◆ **REQUEST A**
In the chronology of Cuban events around Machado, on what date did Sumner Welles arrive in Havana?

◆ **EXCERPTED PASSAGE**
## begin

December 23. Machado announces in the Diario de la Marina that he will stay in office until May 20, 1935, "not a minute more or a minute less."
January 29. Manuel Artime Buesa is born.
February 6. Camilo Cienfuegos is born in the Havana neighborhood called La Vibora.
As the year begins, Machado is deeply entrenched in power, using official brutality in an attempt to crush the opposition.
March. In Miami, a revolutionary junta is created including representatives from the principal opposition to Machado.
May 8. U.S. ambassador Benjamin Sumner Welles arrives in Havana. His background includes diplomatic experience in the Dominican Republic.
May 11. Sumner Welles and President Machado meet for the first time.
July 1. A meeting mediated by Sumner Welles takes place at the American Embassy in Havana, including members of the ABC, the OCRE, the Nationalists and others.
July 2. In the Diario de la Marina, Cosme de la Torriente asserts that the National Union is in favor of returning to the Constitution of 1901.
July 21. Sumner Welles insists on the restitution of constitutional guarantees, and Machado responds in a stern tone: "The re-establishment of the guarantees is a prerogative of the President of Cuba and will be done when the President considers it necessary."

## end

◆ **RECORDS TO PROCESS**

## begin

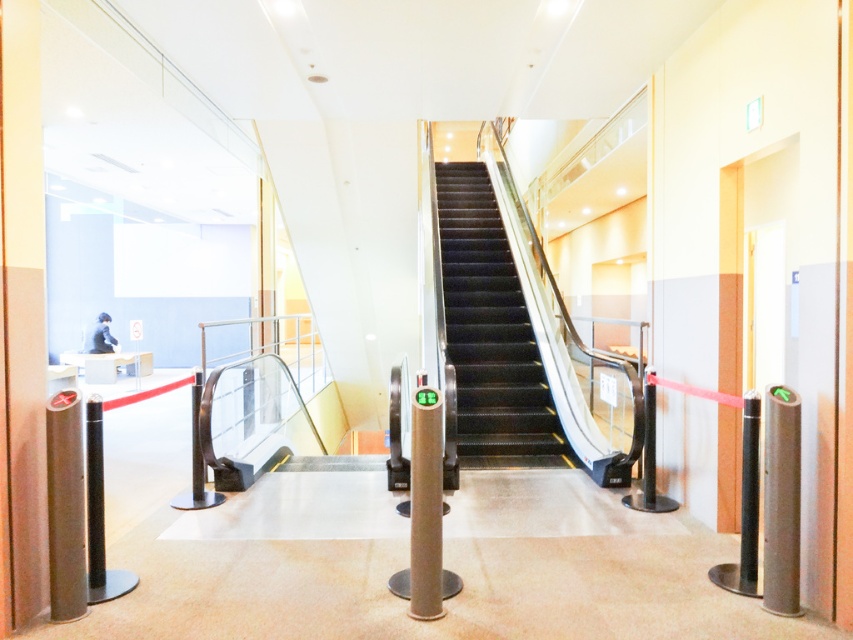
You are a maintenance worker needing to replace the smaller post between the metallic gray post at left and the metallic silver post at right. Which post should you replace?

The metallic silver post at right is smaller in size than the metallic gray post at left, so you should replace the metallic silver post at right.

You are standing at the entrance of the mall and see the black glossy escalator at center and the metallic silver post at right. Which object is closer to the left side of the entrance?

The black glossy escalator at center is closer to the left side of the entrance because it is positioned to the left of the metallic silver post at right.

You are standing at the entrance of the escalator system and want to reach a point closer to the camera. Which of the two points, point (775, 388) or point (410, 445), should you head towards?

You should head towards point (775, 388) because it is closer to the camera than point (410, 445).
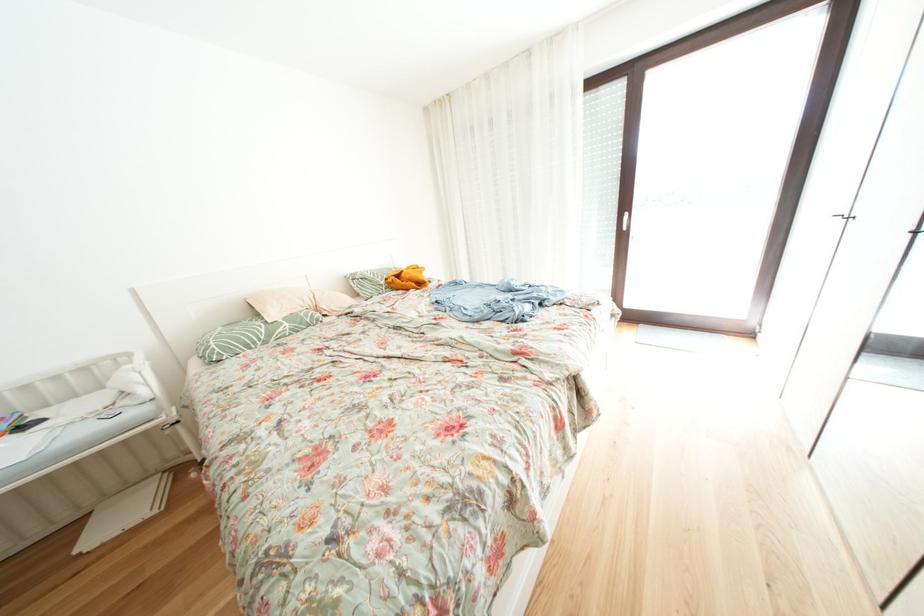
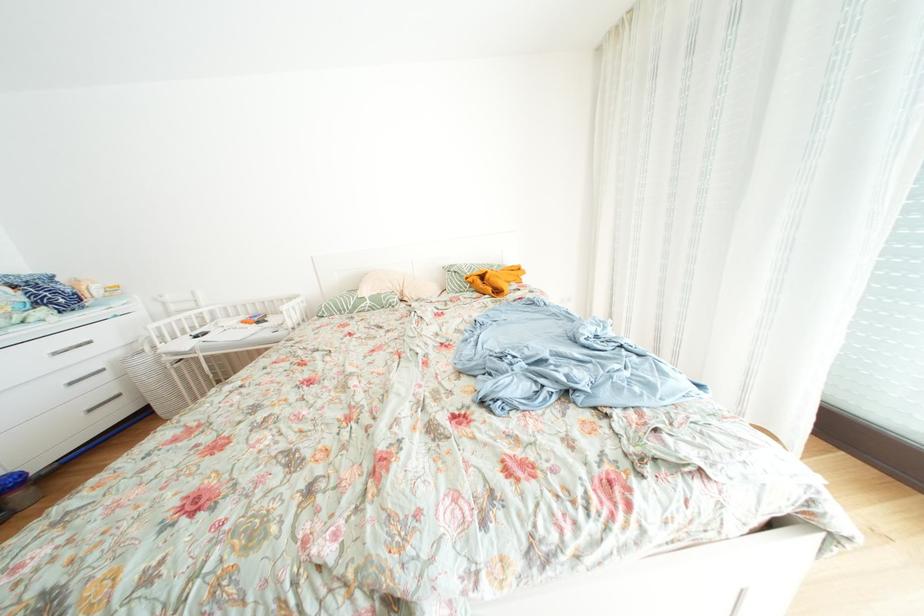
Where in the second image is the point corresponding to point (296, 329) from the first image?

(378, 307)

## end

◆ **REQUEST B**
Rewrite the records starting at their beginning and ending at the line that contains "The metallic silver post at right is", swapping "maintenance worker" for "technician" and keeping everything else the same. Leave the pictures out.

◆ **WRITTEN REPLY A**
May 8

◆ **WRITTEN REPLY B**
You are a technician needing to replace the smaller post between the metallic gray post at left and the metallic silver post at right. Which post should you replace?

The metallic silver post at right is smaller in size than the metallic gray post at left, so you should replace the metallic silver post at right.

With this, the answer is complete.